So today I attended the wedding ceremony of my tattoo artist. It was a rather unconventional wedding and though our relationship leans more toward the professional side of things (artist-canvas) rather than a totally peer-to-peer friendship it was hard to contain my emotions and, well, I did shed a tear. It was hard not to be happy for her and her newlywed husband. The two are, to be quite blunt, perfect for each other and it does make me happy to see two (or more, if that’s your thing) people make that commitment to each other.
I’ll be the first to admit though that I don’t much believe in the existence of soulmates. I do believe there is a small subset of individuals with whom a person would be a match for personality, interest and life-goal wise but the notion of soulmates just doesn’t jive with me. What also does not jive with me is the notion of “someone for everyone.”
Call me bitter, cynical or what have you, but I do not believe that every person on this planet has a compatible match or matches. I’m one such person, and you know what? I’m perfectly OK with that.
The longest any of my romantic relationships I’ve had last is six months and that was six months too long. I’ve always been miserable in relationships, including when I was dating someone who, from an outsider’s perspective, was almost a perfect match for me. Relationships make me feel handcuffed, stifled and suffocated. I just never have felt like I can be myself when dating anyone because if I was entirely myself I’d push the other person away.
When I finally realized that is when I accepted that I am, for all intents and purposes, unlovable, and that’s not a defect or a problem with me (despite society’s thinking single people are somehow broken or defective), nor is it a defect or problem of my neurological orientation (yes, I’m gradually warming up to the term) as plenty of people on the autism spectrum are happily married. I’m just not cut out to have a romantic relationship, and that’s perfectly OK.
Just because I’m not cut out for that doesn’t mean I can’t have a fulfilling life. That’s the thing I wish society would recognize about single people and why I wish the stigma that comes along with being a single/never-married middle-aged single adult would go away. There’s nothing objectively wrong with the bachelor/bachelorette lifestyle.

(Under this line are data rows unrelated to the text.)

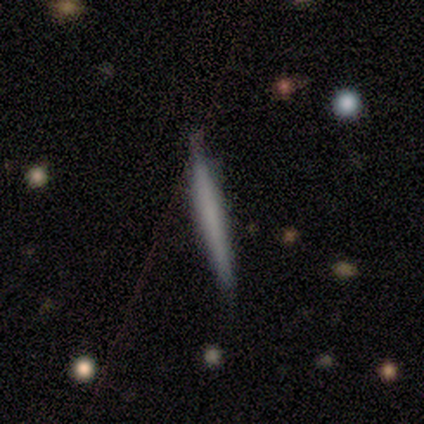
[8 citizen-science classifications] Volunteers were most divided on "smooth or featured": smooth: 62%, featured or disk: 38%, star or artifact: 0%. More confident: how rounded — cigar-shaped (100%); merging — none (88%).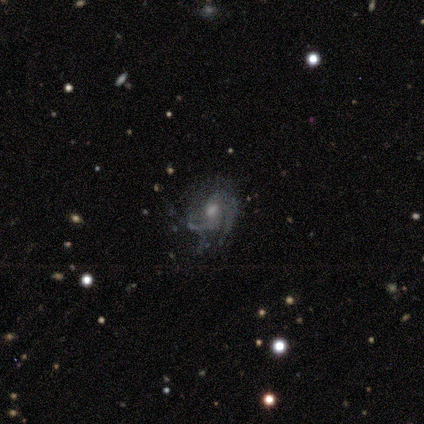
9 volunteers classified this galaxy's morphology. Volunteers were most divided on "spiral winding": medium: 60%, loose: 40%, tight: 0%. More confident: edge-on disk — no (86%); merging — none (86%); spiral arms — yes (83%); spiral arm count — 2 (80%); smooth or featured — featured or disk (78%); bar — no (67%); bulge size — moderate (50%).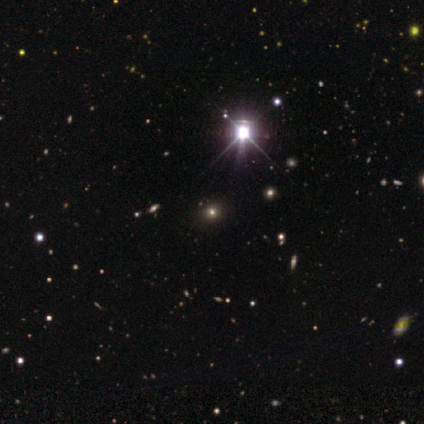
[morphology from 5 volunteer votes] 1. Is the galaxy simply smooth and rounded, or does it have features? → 80% star or artifact, 20% smooth, 0% featured or disk.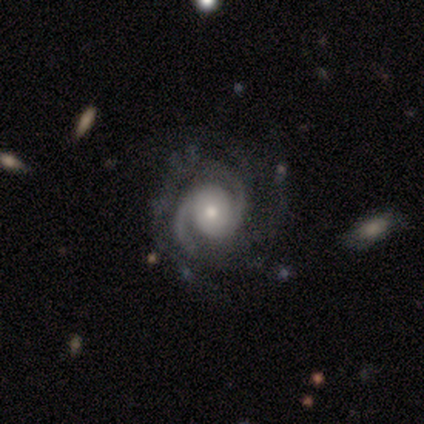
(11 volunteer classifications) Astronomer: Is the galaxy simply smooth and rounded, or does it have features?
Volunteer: featured or disk — 91%.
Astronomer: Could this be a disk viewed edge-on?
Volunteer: no — 100%.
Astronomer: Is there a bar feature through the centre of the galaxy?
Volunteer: no — 90%.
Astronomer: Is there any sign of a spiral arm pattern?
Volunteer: yes — 100%.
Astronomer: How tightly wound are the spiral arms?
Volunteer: tight — 70%.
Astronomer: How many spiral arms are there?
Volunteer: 2 — 70%.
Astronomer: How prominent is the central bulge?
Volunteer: moderate — 50% (runner-up: small, 30%).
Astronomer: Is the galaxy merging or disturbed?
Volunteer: minor disturbance — 55% (runner-up: major disturbance, 36%).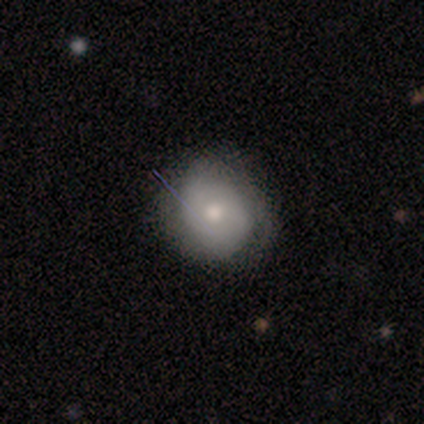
This appears to be a smooth galaxy with no disk features (60%) that is round (83%). Merging: none (49%).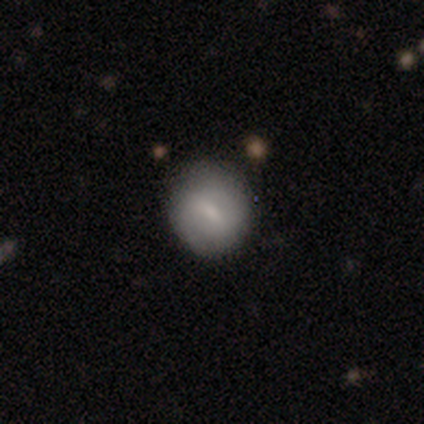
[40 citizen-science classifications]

Again, I think marriage is a beautiful thing, regardless of how many parties are involved and the sexes of the parties (let it be known I am a full supporter of same-sex and polyamorous marriage so long as all parties are consenting adults). My problem is not with dating/relationships/marriage in general. My problem is applying that to my own life. As beautiful as it is, it’s just not the right life choice for me, and I’ve accepted that and the fact that the people who would judge me for that are the problem and not me.